Entre esclavage et esthétique : logiques juridiques et racistes dans le commerce triangulaire de l’Ancien Régime

Filippo Contrarini

Dans une perspective juridique, j’essaie de construire un arrière-plan contextuel aux théories d’Achille Mbembe sur la relation biopolitique entre le corps et l’image. J’utilise comme étude de cas le commerce colonial suisse en France entre le XVIIe et le XVIIIe siècle. Je m’intéresse plus particulièrement à une dimension de l’esthétique qui se superpose à celle de la communauté avec ses rituels, à savoir l’esthétique du luxe. Parmi les principaux biens proposés par les marchands pour acheter les personnes réduites à l'esclavage sur les côtes africaines, on trouve des tissus de coton fins et colorés (appelés indiennes) produits par les marchands suisses. Parallèlement, des ambassadeurs africains dans les ports français informent les marchands de certaines attitudes irrespectueuses des Européens sur les côtes africaines.

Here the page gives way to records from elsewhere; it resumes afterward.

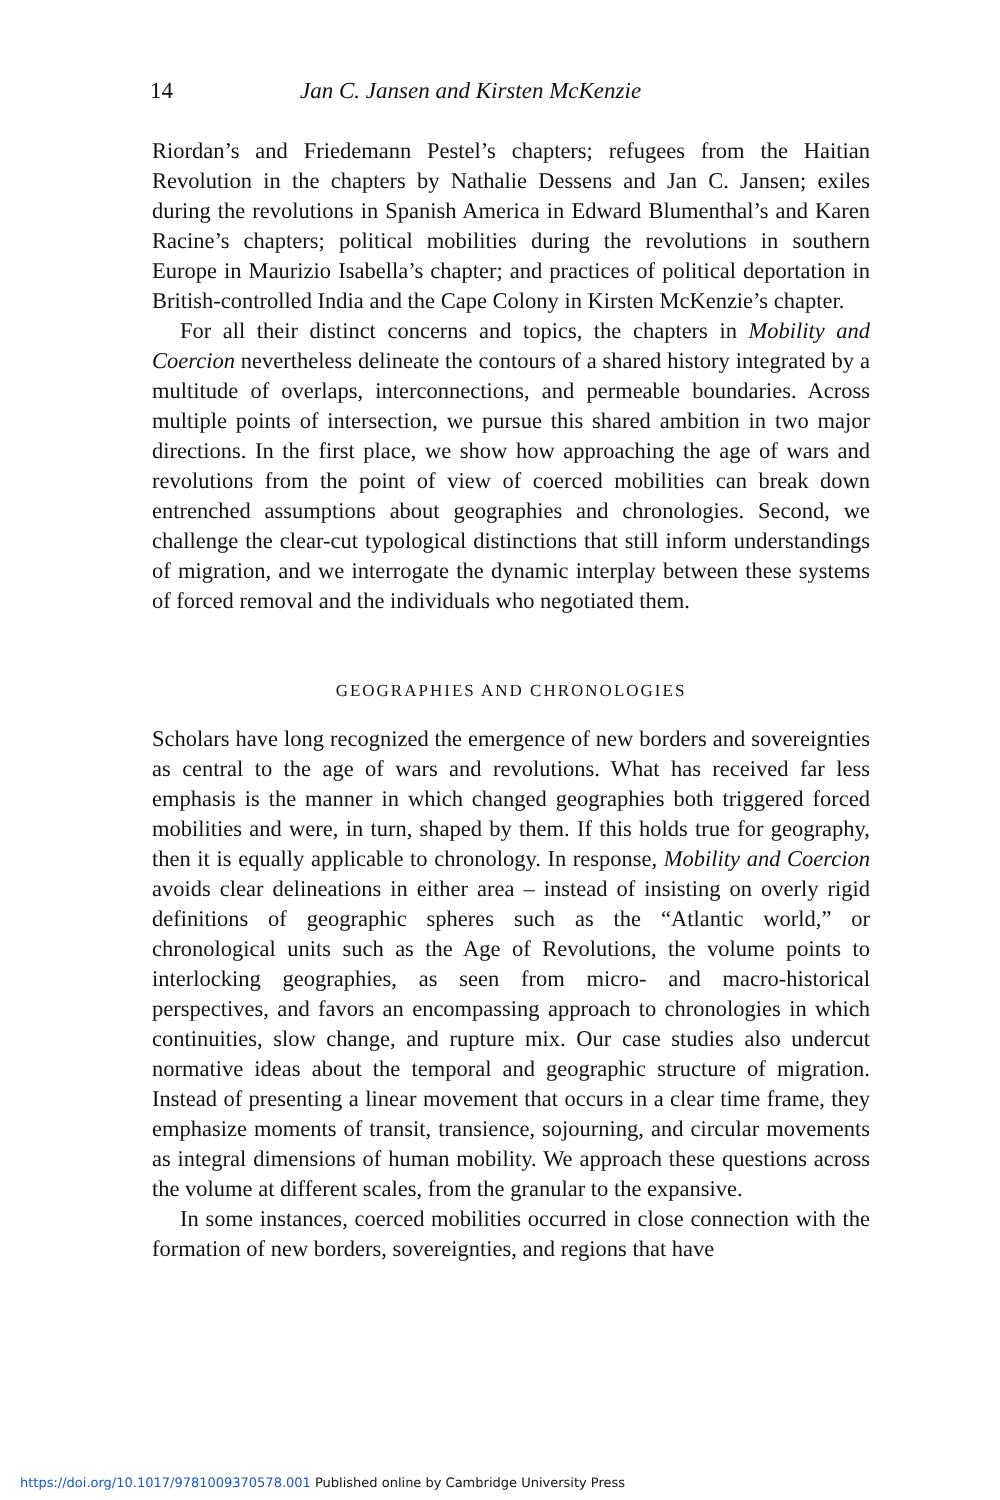14 Jan C. Jansen and Kirsten McKenzie
Riordan’s and Friedemann Pestel’s chapters; refugees from the Haitian Revolution in the chapters by Nathalie Dessens and Jan C. Jansen; exiles during the revolutions in Spanish America in Edward Blumenthal’s and Karen Racine’s chapters; political mobilities during the revolutions in southern Europe in Maurizio Isabella’s chapter; and practices of political deportation in British-controlled India and the Cape Colony in Kirsten McKenzie’s chapter.
For all their distinct concerns and topics, the chapters in Mobility and Coercion nevertheless delineate the contours of a shared history integrated by a multitude of overlaps, interconnections, and permeable boundaries. Across multiple points of intersection, we pursue this shared ambition in two major directions. In the first place, we show how approaching the age of wars and revolutions from the point of view of coerced mobilities can break down entrenched assumptions about geographies and chronologies. Second, we challenge the clear-cut typological distinctions that still inform understandings of migration, and we interrogate the dynamic interplay between these systems of forced removal and the individuals who negotiated them.
GEOGRAPHIES AND CHRONOLOGIES
Scholars have long recognized the emergence of new borders and sovereignties as central to the age of wars and revolutions. What has received far less emphasis is the manner in which changed geographies both triggered forced mobilities and were, in turn, shaped by them. If this holds true for geography, then it is equally applicable to chronology. In response, Mobility and Coercion avoids clear delineations in either area – instead of insisting on overly rigid definitions of geographic spheres such as the “Atlantic world,” or chronological units such as the Age of Revolutions, the volume points to interlocking geographies, as seen from micro- and macro-historical perspectives, and favors an encompassing approach to chronologies in which continuities, slow change, and rupture mix. Our case studies also undercut normative ideas about the temporal and geographic structure of migration. Instead of presenting a linear movement that occurs in a clear time frame, they emphasize moments of transit, transience, sojourning, and circular movements as integral dimensions of human mobility. We approach these questions across the volume at different scales, from the granular to the expansive.
In some instances, coerced mobilities occurred in close connection with the formation of new borders, sovereignties, and regions that have
https://doi.org/10.1017/9781009370578.001 Published online by Cambridge University Press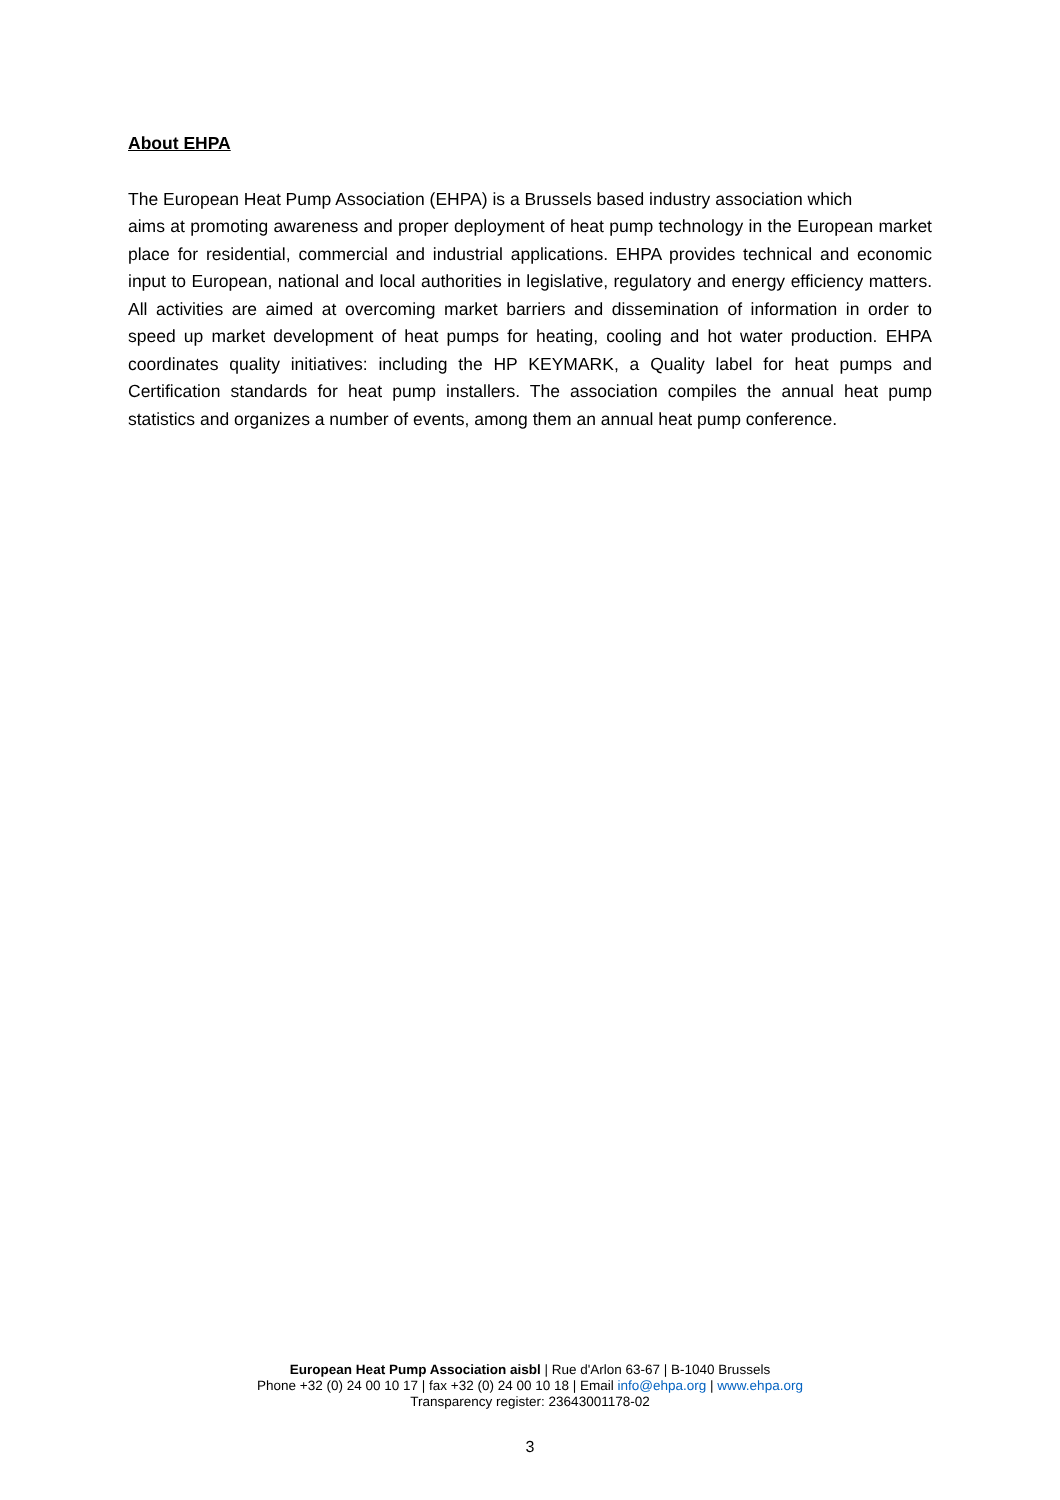About EHPA
The European Heat Pump Association (EHPA) is a Brussels based industry association which
aims at promoting awareness and proper deployment of heat pump technology in the European market place for residential, commercial and industrial applications. EHPA provides technical and economic input to European, national and local authorities in legislative, regulatory and energy efficiency matters. All activities are aimed at overcoming market barriers and dissemination of information in order to speed up market development of heat pumps for heating, cooling and hot water production. EHPA coordinates quality initiatives: including the HP KEYMARK, a Quality label for heat pumps and Certification standards for heat pump installers. The association compiles the annual heat pump statistics and organizes a number of events, among them an annual heat pump conference.
European Heat Pump Association aisbl | Rue d'Arlon 63-67 | B-1040 Brussels
Phone +32 (0) 24 00 10 17 | fax +32 (0) 24 00 10 18 | Email info@ehpa.org | www.ehpa.org
Transparency register: 23643001178-02
3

Le déracinement vécu par les personnes victimes de la traite passe précisément d’un moment d’abstraction esthétique, dans lequel l’appartenance à la communauté est brisée par le désir des biens de luxe. Le corps des esclaves devient ainsi un simple support pour les attentes économiques. L’esclave est individualisé, devenant un signe noir tracé à la craie sur une feuille blanche, ce signe que l’on retrouve dans les registres des vendeurs et des acheteurs. Cette même dichotomie en noir et blanc entre dans la logique juridique de la différence entre les noirs et les blancs lorsque les ports français commencent à être peuplés d’esclaves transportés en France continentale par leurs propriétaires. Cet esclavage n’est pas prévu par le droit métropolitain français. Cependant, comme nous le montre Sue Peabody, de véritables communautés noires se créent, qui errent dans un vide juridique rempli uniquement par cette différence de couleur.
C'est ici que se manifeste la force de l'esthétique abstraite du luxe dans le commerce mondial, au détriment de l'esthétique communautaire.